'Por qué no te callas', dr. Borges?
por NUNO SARAIVA
DIÁRIO DE NOTÍCIAS-9-05-2012
O "ministro" inescrutinável das privatizações, António Borges, escandalizou meio mundo ao afirmar, em entrevista ao Diário Económico, que "diminuir salários não é uma política, é uma urgência". De Cavaco Silva a Couto dos Santos, dos partidos da maioria governamental aos da esquerda mais encarniçada, dos patrões aos sindicatos, ninguém ficou indiferente às palavras do dr. Borges, num, tão inusitado quanto afinado, coro de indignação coletiva.
Não sei se o dr. Borges, ao apontar esta terapêutica, se estava a referir ao presente ou ao futuro. Pouco importa. O que é de relevar é o conteúdo desta linha de pensamento que, a pretexto do aumento da competitividade da economia portuguesa, parece apontar para um retrocesso civilizacional do tecido trabalhador nacional.
Não é novidade para ninguém que o principal problema da economia em Portugal não são os trabalhadores mas sim alguns empresários e patrões. Não são raros aqueles que, pagos ao nível do sultanato, se revelam verdadeiros analfabetos quando comparados, por exemplo, com um digníssimo afinador de porcas ou um qualificadíssimo operário da indústria têxtil. Isto para já não falar das interrogações suscitadas pelo correspondente financeiro do Le Monde em Londres sobre o facto de alguém, o dr. Borges, ter sido nomeado para a liderança do processo de privatizações em Portugal depois de dispensado pelo FMI "porque não estava à altura do trabalho" que lhe era exigido. Mas isto é, obviamente, secundário.
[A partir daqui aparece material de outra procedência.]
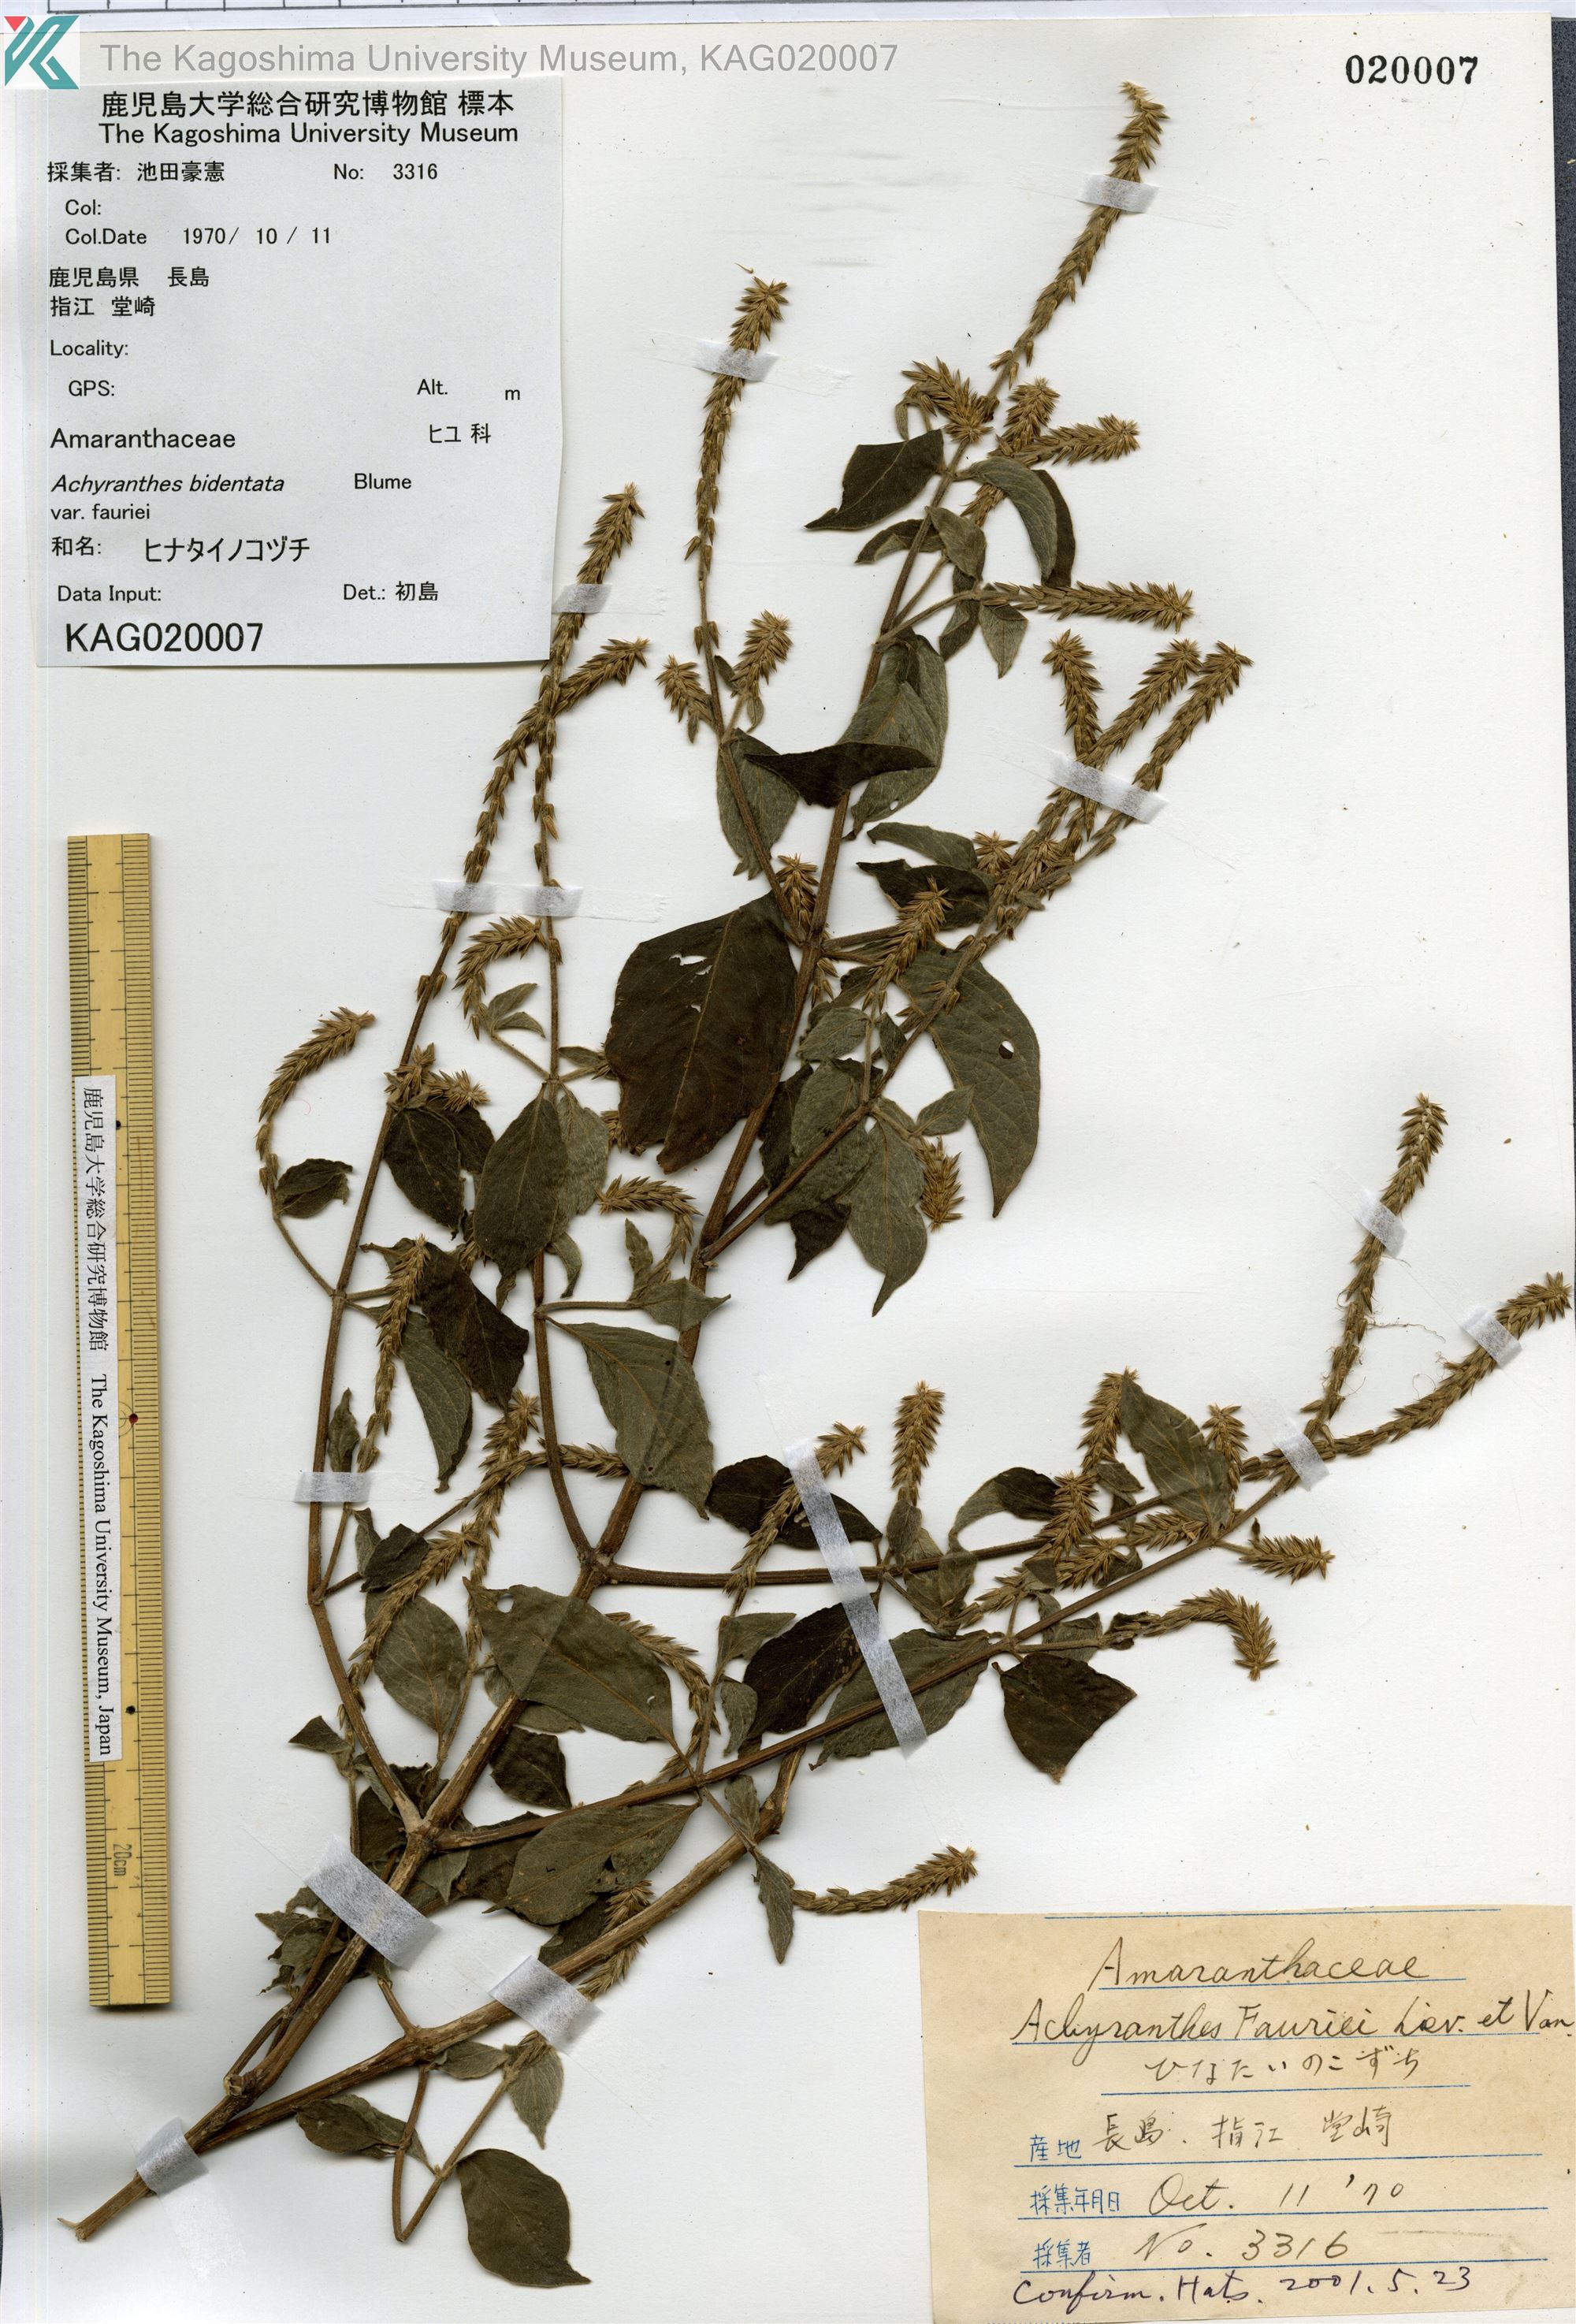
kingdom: Plantae
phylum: Tracheophyta
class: Magnoliopsida
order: Caryophyllales
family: Amaranthaceae
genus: Achyranthes
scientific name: Achyranthes bidentata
Portugal já está, e isto são factos não rebatíveis, na cauda da Europa no que respeita aos ordenados auferidos pelos trabalhadores. Por cá, o salário médio e o salário mínimo são, inclusive, inferiores ao que se paga na Grécia. Temos, como é sabido, uma taxa de desemprego que não para de aumentar e, segundo as teorias do dr. Borges, a melhor forma de combater este flagelo será reduzir compulsivamente ainda mais os salários. É porventura natural que alguém que até há bem pouco tempo recebia do FMI 225 mil euros - se calhar isentos de impostos como a sra. Lagarde - e que hoje aufere um ordenado superior ao do primeiro-ministro para aconselhar nas privatizações seja pouco sensível a este tipo de minudências mundanas que condicionam a vida do povo trabalhador.
Caso o dr. Borges tenha andado distraído, é bom que perceba que, em Portugal, se há coisa que tem vindo a ser reduzida ao longo dos últimos anos são precisamente os salários. Seja por via do congelamento ou de aumentos inferiores aos da taxa de inflação, seja por aumentos de impostos ao nível do consumo, como são os casos do IVA da restauração ou dos produtos de supermercado, seja pela suspensão de pagamentos de subsídios de férias e de Natal e pela imposição de sobretaxas nestas remunerações e que, ninguém duvide, vieram para ficar no sector privado, seja por via do agravamento dos escalões do IRS, a verdade é que tudo isto tem concorrido para que o dinheiro disponível para as famílias seja cada vez menor. E, como é evidente, isto significa, em termos absolutos uma baixa real dos salários.
Acresce a isto que, é outra evidência, sugerir, sob o chapéu amplo do aumento da competitividade, que esta se consegue por via da redução salarial é um dislate e um insulto. Considerar que a produtividade com qualidade, condição óbvia além dos custos de produção e de contexto para que haja competitividade, se consegue pagando, por caridade, umas migalhas é patrocinar o regresso ao feudalismo e à escravatura.
Como é óbvio, o problema dos salários em Portugal existe ao nível do topo - uma minoria -, e como sabemos há para aí muitos gestores que não merecem aquilo que ganham, e não ao nível da base - uma imensa maioria.
Como dizia esta semana a professora Teodora Cardoso, defender a baixa de salários por oposição à qualificação e à reorganização da nossa estrutura produtiva é um erro que nos há-de convidar a "sair" da Europa e a mudar de continente. E nos empurrará para o terceiro ou quarto mundo, pondo-nos em concorrência direta (se é que já não estamos nesse patamar) com países muito mais pobres do que o nosso.
Se o que queremos é este caminho de empobrecimento coletivo, pois sigamos o dr. Borges. Se, pelo contrário, queremos voltar a crescer, de forma sustentada e realista, vivendo de acordo com as nossas possibilidades e potencialidades, só nos resta fazer uma pergunta: Por qué no te callas, dr. Borges?